■ Requirement ■
When you reproduce these records, keep every word exactly and drop the images.

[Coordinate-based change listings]

━━━

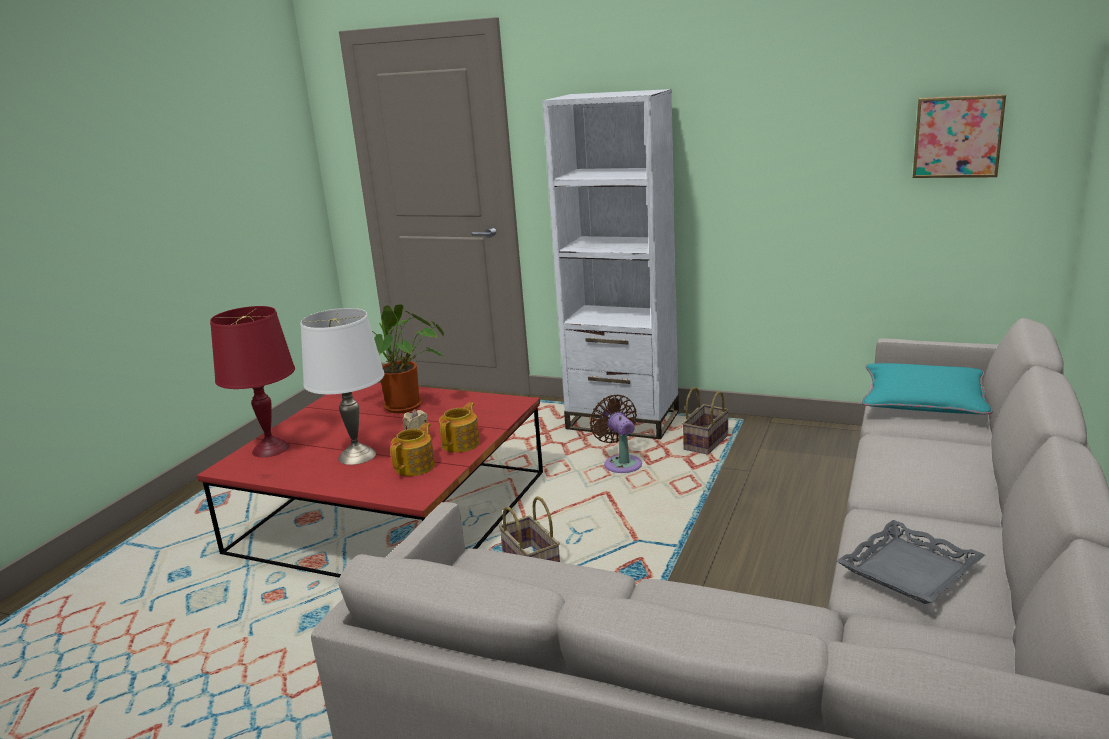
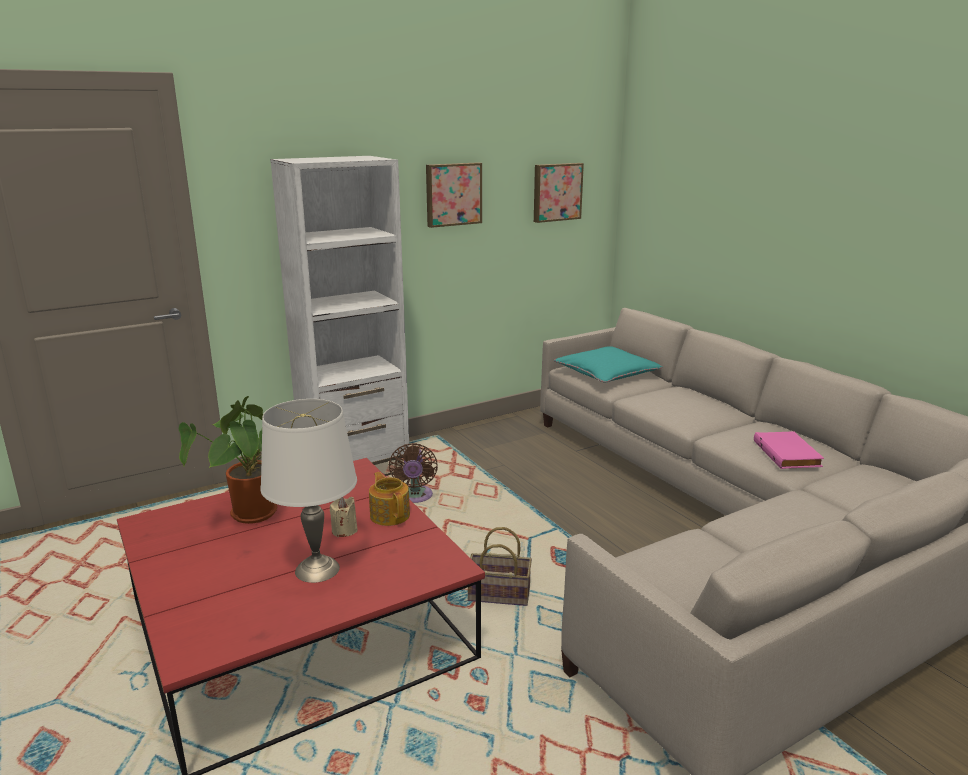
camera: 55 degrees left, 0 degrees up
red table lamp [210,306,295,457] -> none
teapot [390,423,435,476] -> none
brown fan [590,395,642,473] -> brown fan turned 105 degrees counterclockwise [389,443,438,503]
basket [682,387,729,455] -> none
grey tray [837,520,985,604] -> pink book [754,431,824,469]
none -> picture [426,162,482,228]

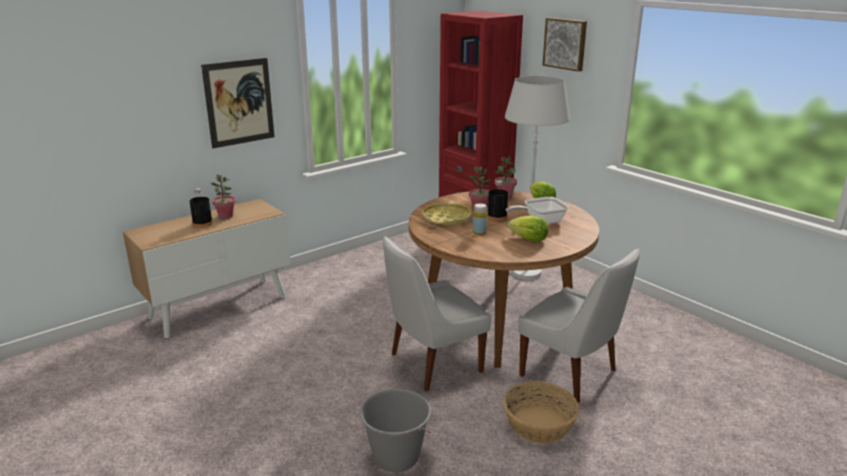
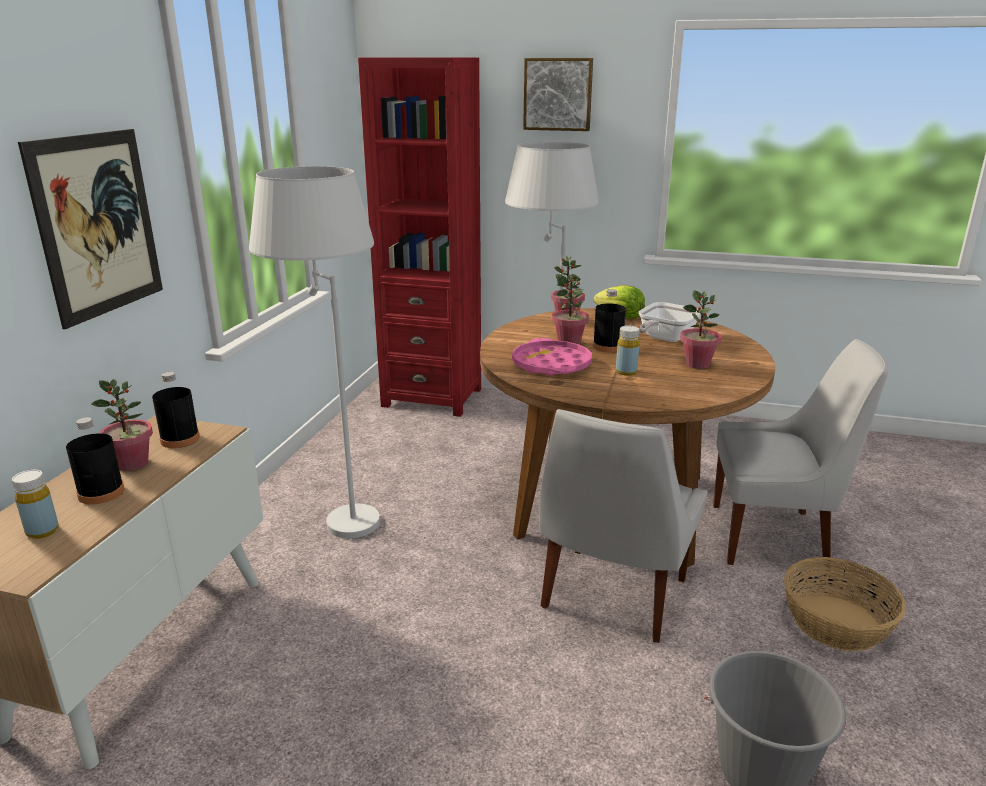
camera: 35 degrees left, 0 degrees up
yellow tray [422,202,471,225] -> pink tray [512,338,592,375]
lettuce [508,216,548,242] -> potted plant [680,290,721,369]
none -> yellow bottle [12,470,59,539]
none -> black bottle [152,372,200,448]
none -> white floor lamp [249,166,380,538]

━━━

■ Result of this task ■
camera: 55 degrees left, 0 degrees up
red table lamp [210,306,295,457] -> none
teapot [390,423,435,476] -> none
brown fan [590,395,642,473] -> brown fan turned 105 degrees counterclockwise [389,443,438,503]
basket [682,387,729,455] -> none
grey tray [837,520,985,604] -> pink book [754,431,824,469]
none -> picture [426,162,482,228]

camera: 35 degrees left, 0 degrees up
yellow tray [422,202,471,225] -> pink tray [512,338,592,375]
lettuce [508,216,548,242] -> potted plant [680,290,721,369]
none -> yellow bottle [12,470,59,539]
none -> black bottle [152,372,200,448]
none -> white floor lamp [249,166,380,538]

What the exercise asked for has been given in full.